What is being asked: Collect each line in the material below that contains the word "author".

** START Source records **

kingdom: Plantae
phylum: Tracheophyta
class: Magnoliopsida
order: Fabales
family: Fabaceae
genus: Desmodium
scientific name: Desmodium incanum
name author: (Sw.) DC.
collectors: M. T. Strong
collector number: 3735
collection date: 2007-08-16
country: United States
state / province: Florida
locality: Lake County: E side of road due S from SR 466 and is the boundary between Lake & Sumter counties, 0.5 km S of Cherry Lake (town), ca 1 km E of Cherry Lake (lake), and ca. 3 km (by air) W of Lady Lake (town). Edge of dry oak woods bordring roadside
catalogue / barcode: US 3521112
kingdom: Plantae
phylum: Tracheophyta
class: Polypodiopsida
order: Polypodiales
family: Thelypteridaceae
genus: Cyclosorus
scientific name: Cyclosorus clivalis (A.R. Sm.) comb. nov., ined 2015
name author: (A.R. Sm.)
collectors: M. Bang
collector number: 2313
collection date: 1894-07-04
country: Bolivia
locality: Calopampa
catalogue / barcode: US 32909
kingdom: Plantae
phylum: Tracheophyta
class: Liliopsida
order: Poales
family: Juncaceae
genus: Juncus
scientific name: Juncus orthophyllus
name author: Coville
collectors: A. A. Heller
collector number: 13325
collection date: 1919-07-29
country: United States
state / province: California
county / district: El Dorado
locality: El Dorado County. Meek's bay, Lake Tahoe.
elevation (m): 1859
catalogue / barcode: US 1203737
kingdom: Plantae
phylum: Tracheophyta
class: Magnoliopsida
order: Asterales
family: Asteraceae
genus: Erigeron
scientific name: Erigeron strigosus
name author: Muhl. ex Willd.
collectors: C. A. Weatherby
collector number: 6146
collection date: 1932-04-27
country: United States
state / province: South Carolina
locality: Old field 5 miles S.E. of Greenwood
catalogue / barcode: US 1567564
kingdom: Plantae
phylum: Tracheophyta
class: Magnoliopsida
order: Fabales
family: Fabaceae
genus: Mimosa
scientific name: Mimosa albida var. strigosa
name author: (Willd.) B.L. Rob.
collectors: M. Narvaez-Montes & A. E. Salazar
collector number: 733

** END Source records **

Correct answer:
name author: (Sw.) DC.
name author: (A.R. Sm.)
name author: Coville
name author: Muhl. ex Willd.
name author: (Willd.) B.L. Rob.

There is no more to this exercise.